Uno de los ejes más debatidos es el jurisdiccional. La presidenta del Colegio Inmobiliario porteño y titular de COFECI, Marta Liotto, cuestionó la viabilidad del proyecto al sostener que la habilitación y matriculación de los profesionales es una potestad provincial no delegada a la Nación: “No hay sustento jurídico para ello.” Para las entidades colegiadas, que reúnen a más de 35.000 matriculados en todo el país, la iniciativa no solo desconoce el funcionamiento real del mercado sino que puede comprometer la seguridad jurídica de operaciones que involucran el patrimonio de las familias.
Desde la Cámara de Empresas de Servicios Inmobiliarios (CAMESI), la postura apunta a desplazar el eje de la discusión: el debate no es sobre jurisdicción sino sobre a quién protege realmente el sistema vigente. “El sistema actual limita la competencia porque impide que personas formadas comercialmente puedan prestar servicios inmobiliarios si no pertenecen al esquema colegiado tradicional”, sostuvo Mariano García Malbrán. Para la cámara, la matrícula opera como una barrera artificial de entrada que reduce la oferta y mantiene altos los costos de intermediación.

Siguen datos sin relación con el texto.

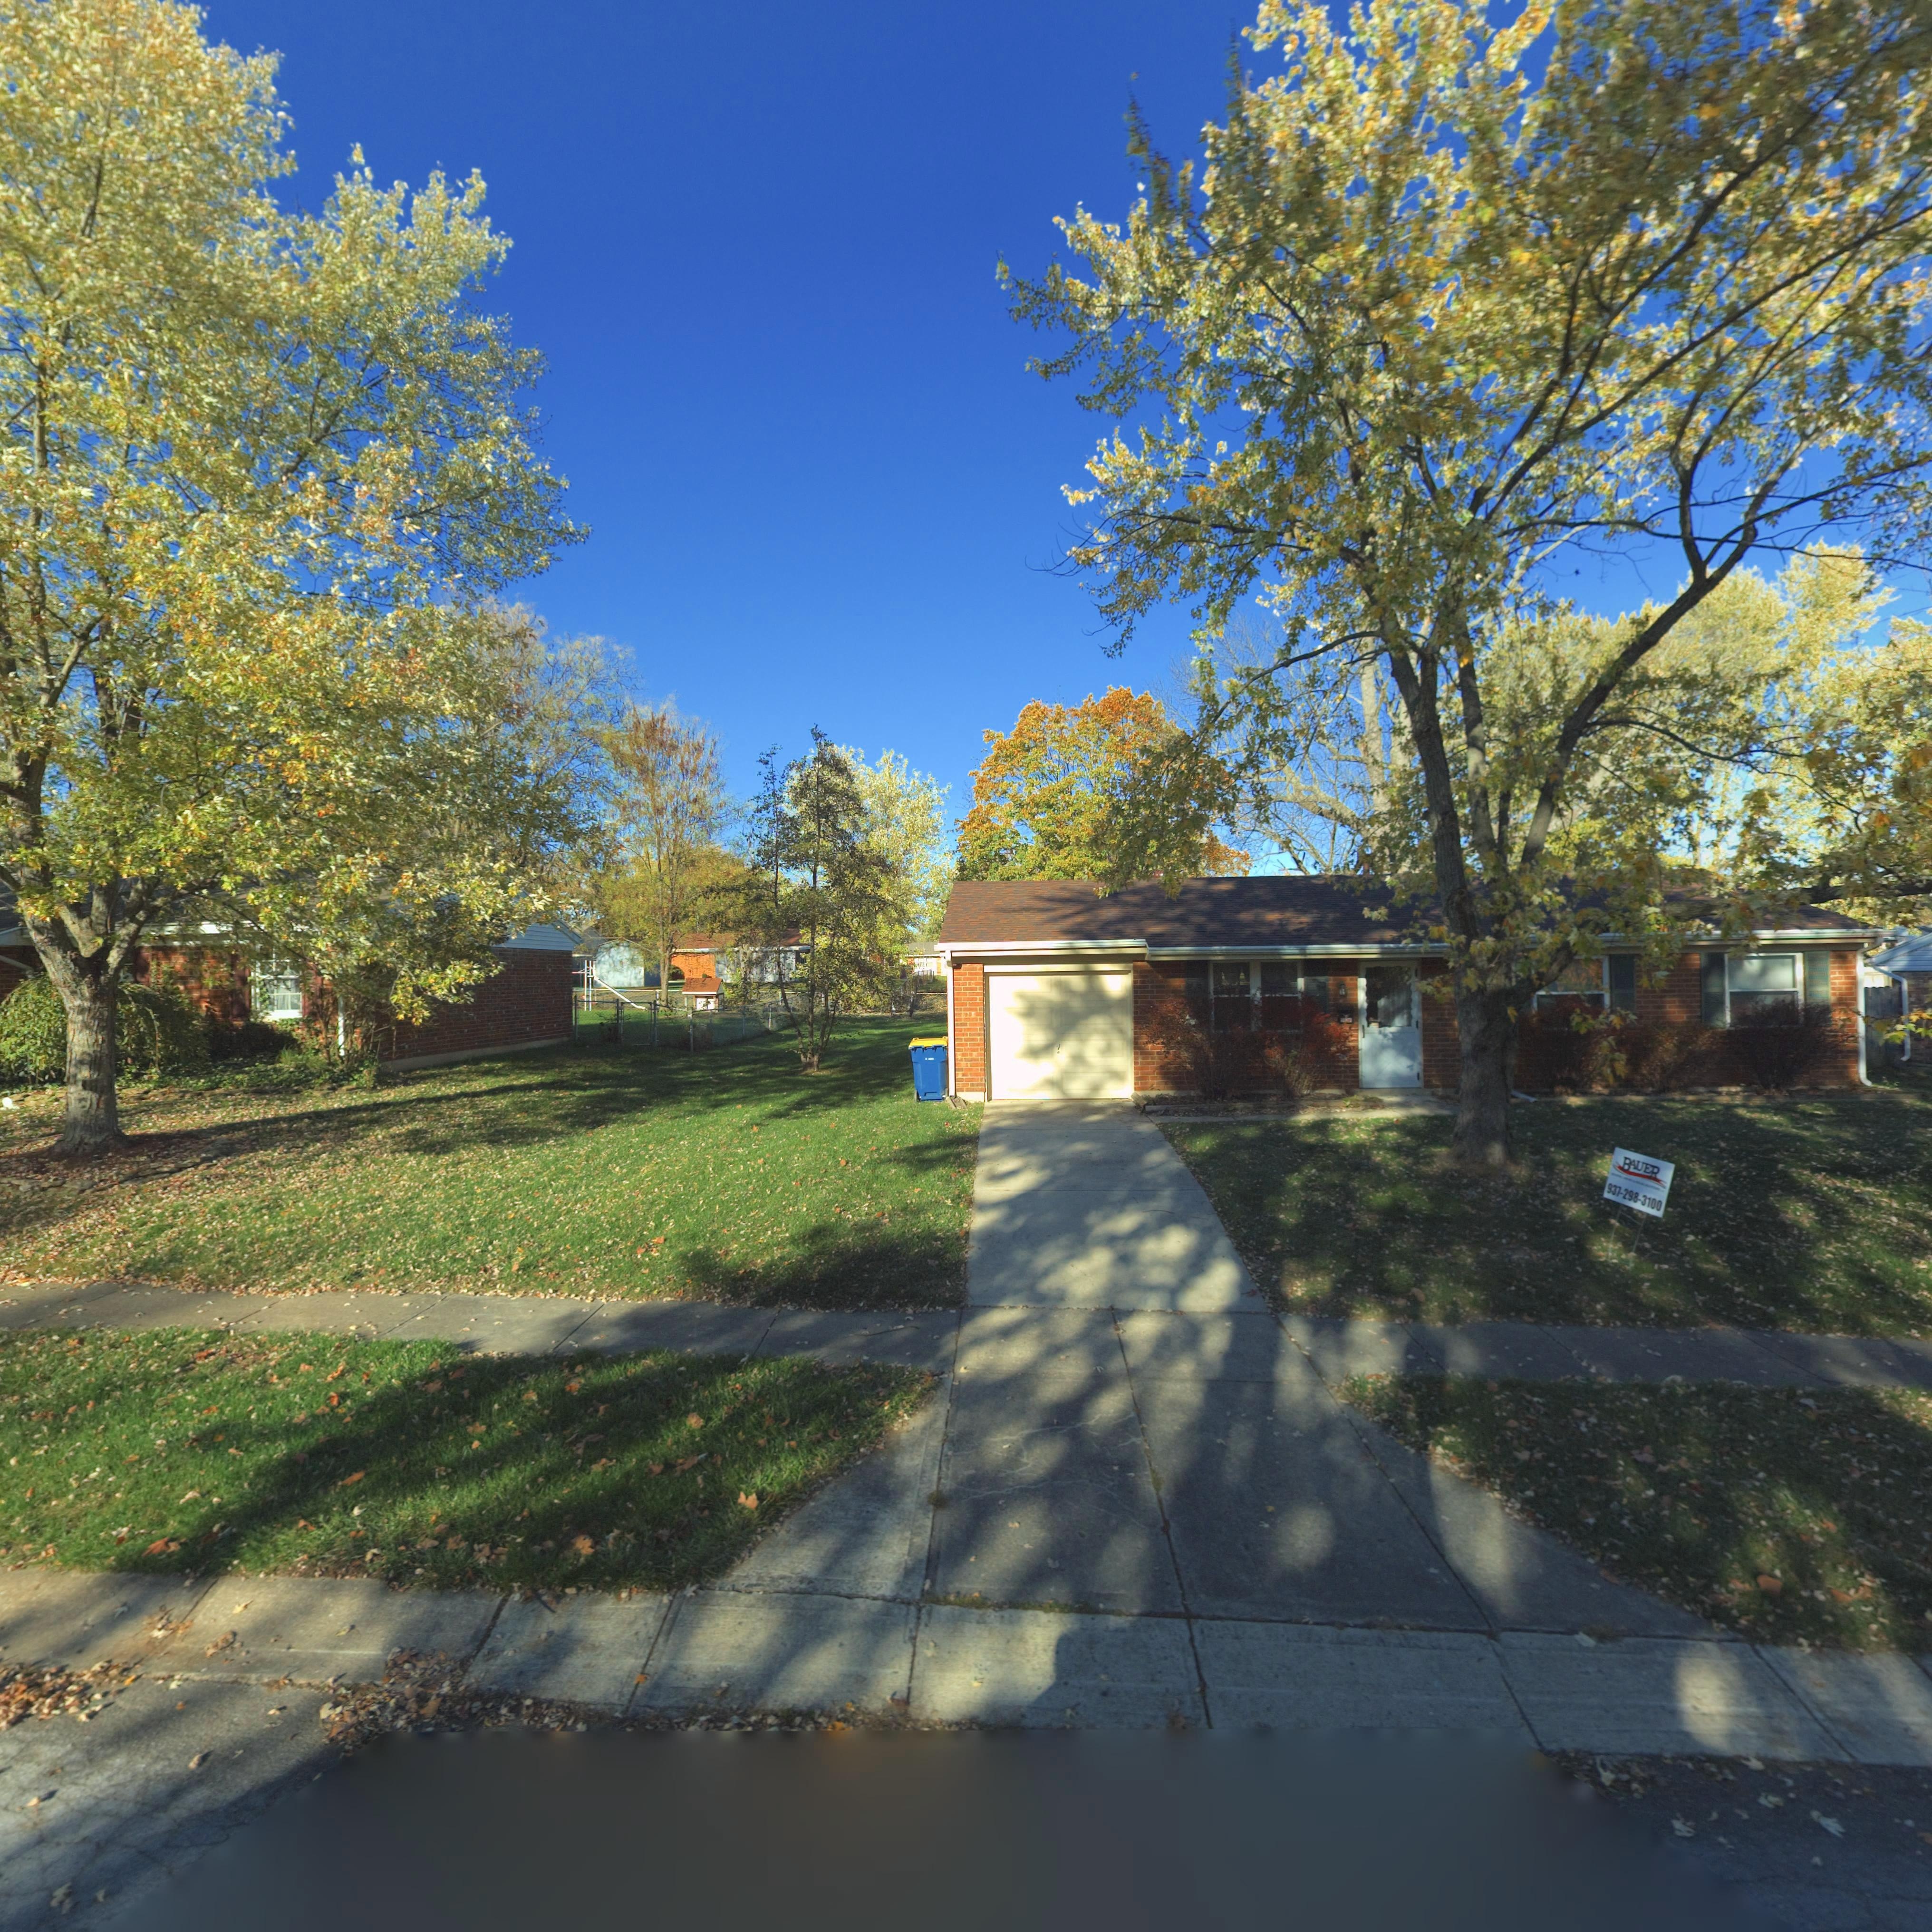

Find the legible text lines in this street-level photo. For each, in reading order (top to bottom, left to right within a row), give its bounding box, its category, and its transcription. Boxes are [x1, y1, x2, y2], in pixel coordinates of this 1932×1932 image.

García Malbrán también señaló que “la reputación digital, la trazabilidad de las operaciones y los sistemas de evaluación de usuarios generan mecanismos de autorregulación más eficientes que los tribunales disciplinarios tradicionales”, y propuso reemplazar el control colegiado por seguros obligatorios de responsabilidad civil y mecanismos de arbitraje de consumo. Su planteo central: “Hoy la transparencia no la garantiza un sello, sino la reputación, la trazabilidad digital y la competencia.”
El debate llega a la agenda bonaerense en un momento donde la regulación del corretaje inmobiliario involucra no solo intereses sectoriales sino preguntas más amplias: qué modelo protege mejor al consumidor, y qué rol deben cumplir las provincias en la definición de esas reglas.